The U.S. Constitution was crafted by people who greatly feared central power, so that document gave great latitude to states and strictly limited the federal government to a few, specifically enumerated powers. But the relationship started changing almost immediately after ratification, and the federal government has been getting stronger at the expense of states ever since. Is there anything the federal government can’t do or make us do?
That concern is why the individual mandate – that Americans must carry health insurance or pay a fine – has been the central question of the Obamacare debate. If Congress can order us to buy something – eat your broccoli, children; it’s a government rule – it can truly make us do anything. So, now that the Supreme Court has upheld Obamacare, how does that change the federalism equation?

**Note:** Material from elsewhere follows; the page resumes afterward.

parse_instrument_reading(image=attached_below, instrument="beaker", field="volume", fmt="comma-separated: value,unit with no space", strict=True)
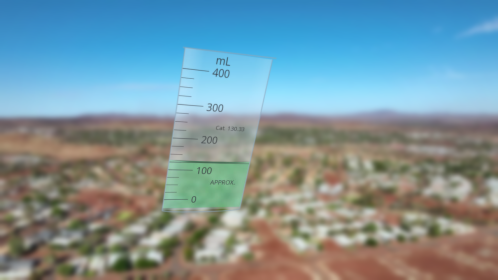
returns 125,mL
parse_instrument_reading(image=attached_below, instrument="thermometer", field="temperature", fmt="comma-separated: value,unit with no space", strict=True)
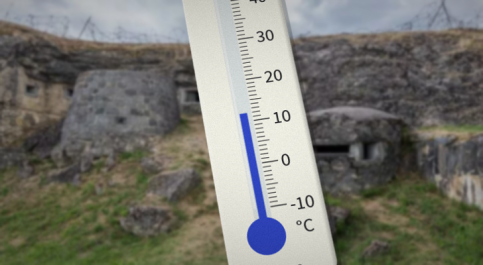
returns 12,°C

Good luck on figuring that one out.
The White House argued that the Obamacare mandate was a legitimate congressional concern under its ability to regulate commerce – a constitutional clause whose ever more expansive interpretation has contributed to federal power. But the ruling did not uphold the mandate on that basis. The 5-4 opinion, written by Chief Justice John Roberts, held that the fine in the mandate amounts to a tax, and, after all, when has anyone ever doubted the authority of Congress to tax anything it wants to?

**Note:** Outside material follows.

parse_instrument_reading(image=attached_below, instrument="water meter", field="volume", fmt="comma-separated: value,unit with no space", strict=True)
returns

Does that ruling add greatly to the federal government’s power? Or was this just one more in a long line of small accretions? It’s hard to say, but the ruling certainly does nothing to diminish federal power, and it’s a shame that a court with a supposed conservative majority would have concocted it.
The substance of Obamacare will have profound and far-reaching effects on everything from the health care delivery system to the national economy. Exactly what those effects will be and how they will play out are not yet known – the bill is, after all, 2,700 pages. That’s one of the major problems with it, in fact. It’s so complicated it can’t even be understood.

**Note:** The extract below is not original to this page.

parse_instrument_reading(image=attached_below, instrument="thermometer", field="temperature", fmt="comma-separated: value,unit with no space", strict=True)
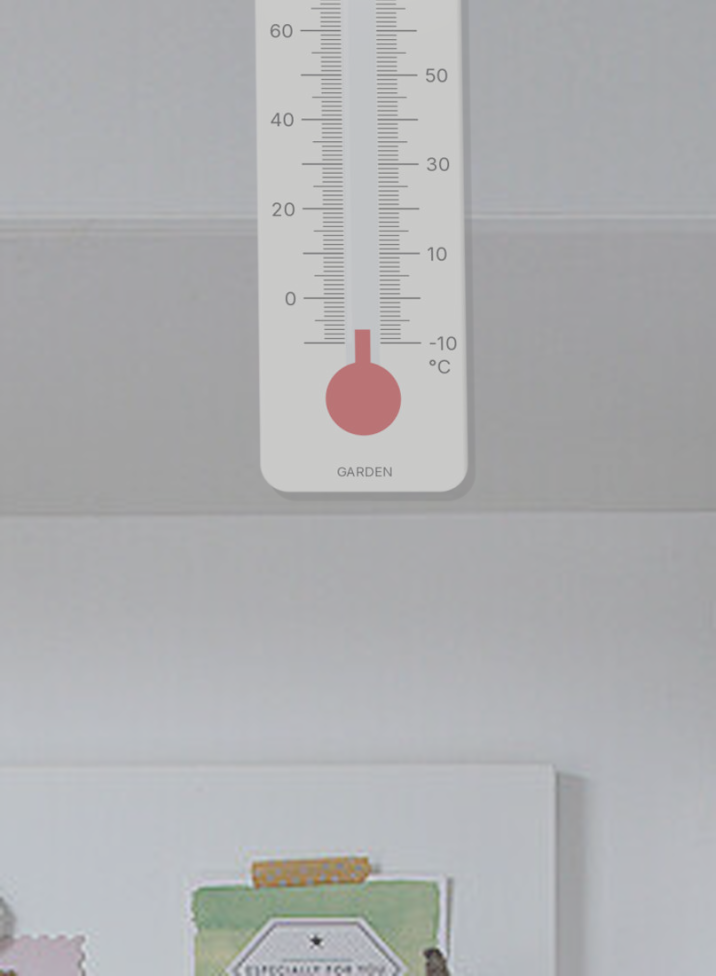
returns -7,°C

But at least this exercise in federal excess has started a needed national debate on the current state of federalism, one we should all hope continues. Federal power can’t be scaled back quickly or in big chunks, but at least we can talk about how to do it and whether we want to.
In October 2011, a Rasmussen poll found that 64 percent of Americans thought the federal government had too much power and money, with just 9 percent thinking it had too little of both. Wonder what the results of a similar poll would be today?